◆ Text block:
Courtesy of Amazon Prime Video
LuLaRich on Amazon Prime examines how the company was created and how they came up with this model where they would get women to buy a bunch of clothes and then they have parties and sell them.

It's starting to be a little less hot and even a little less humid here in D.C., and fall entertainment is going to start up pretty soon, too. For now, we've got some things to keep you going as summer winds down.

What to watch

The Other Two Season 2, Episode 2 "Pat Connects with Her Fans," HBO Max

The character of Cary, played by Drew Tarver, and his new boyfriend Jess, played by Gideon Glick, get fooled into thinking that another gay couple, played by Tuck Watkins and Noah Galvin, are not what they actually are, which is a hot daddy and his cute twink partner, but instead a homophobic father and his newly out gay son. Now that is the stuff of farce, but this is played so low key, so real. There is this one back and forth in the restaurant between Watkins and Galvin's couple, who have an open arrangement, as opposed to Carrie and Jess's who don't. The thing that is remarkable is how the show kind of passes judgment, not on the hot couple with the open relationship, but on the basicness of Cary, their sanctimoniousness, their condescension. It is done so knowing and so confident — it's the show working at the top of its game, doing only what the show could do because of who its writers are and who its actors are. -- Glen Weldon

"Starring Josephine Baker" collection, The Criterion Channel

In the last year or so, the Criterion Channel has done a really good job of highlighting Black filmmakers and Black arts on screen. One of their more recent collections is centered on Josephine Baker. She was known for the banana dress and dancing and being an expatriate in France, but she was so much more than that. They have a collection of four of her films: Zouzou, La Revue des Revues, Siren of the Tropics and Princess Tam Tam.

◆ Exercise requirements: Repeat the passage from the pop culture roundup word for word, from "In the last" to "Princess Tam Tam.".

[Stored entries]
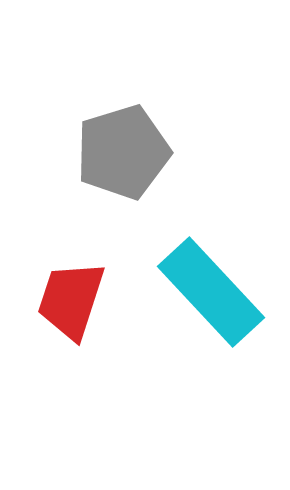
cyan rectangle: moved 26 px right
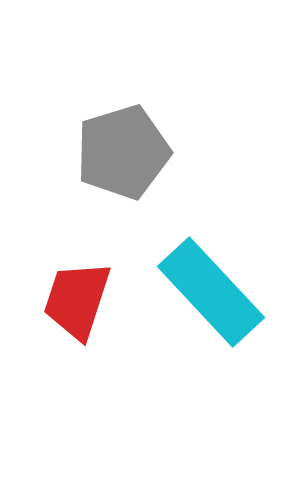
red trapezoid: moved 6 px right
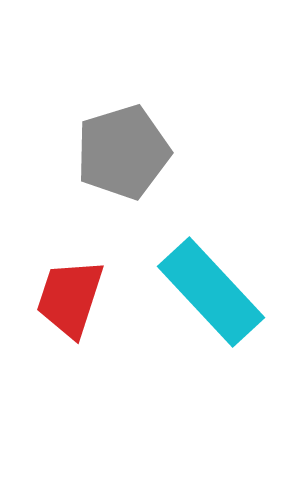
red trapezoid: moved 7 px left, 2 px up
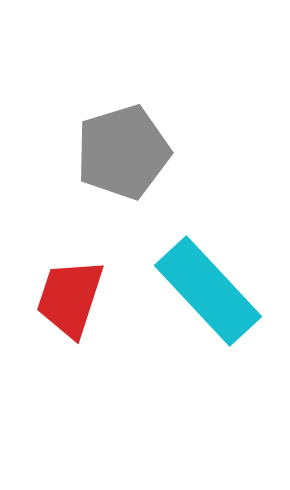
cyan rectangle: moved 3 px left, 1 px up
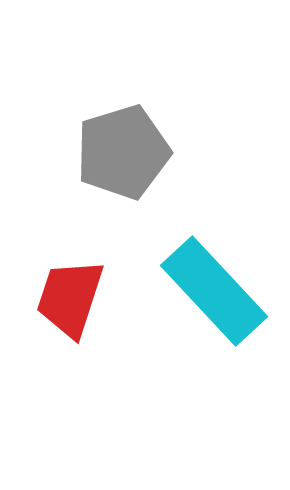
cyan rectangle: moved 6 px right
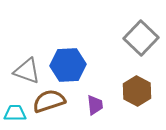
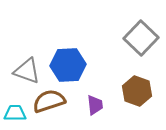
brown hexagon: rotated 8 degrees counterclockwise
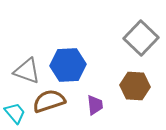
brown hexagon: moved 2 px left, 5 px up; rotated 16 degrees counterclockwise
cyan trapezoid: rotated 50 degrees clockwise
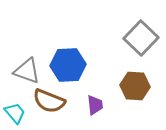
brown semicircle: rotated 140 degrees counterclockwise
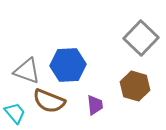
brown hexagon: rotated 12 degrees clockwise
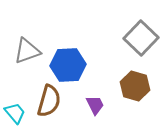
gray triangle: moved 20 px up; rotated 40 degrees counterclockwise
brown semicircle: rotated 96 degrees counterclockwise
purple trapezoid: rotated 20 degrees counterclockwise
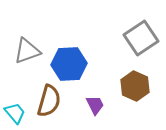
gray square: rotated 12 degrees clockwise
blue hexagon: moved 1 px right, 1 px up
brown hexagon: rotated 8 degrees clockwise
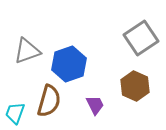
blue hexagon: rotated 16 degrees counterclockwise
cyan trapezoid: rotated 120 degrees counterclockwise
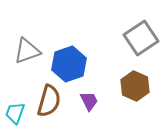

◆ Complete response:
In the last year or so, the Criterion Channel has done a really good job of highlighting Black filmmakers and Black arts on screen. One of their more recent collections is centered on Josephine Baker. She was known for the banana dress and dancing and being an expatriate in France, but she was so much more than that. They have a collection of four of her films: Zouzou, La Revue des Revues, Siren of the Tropics and Princess Tam Tam.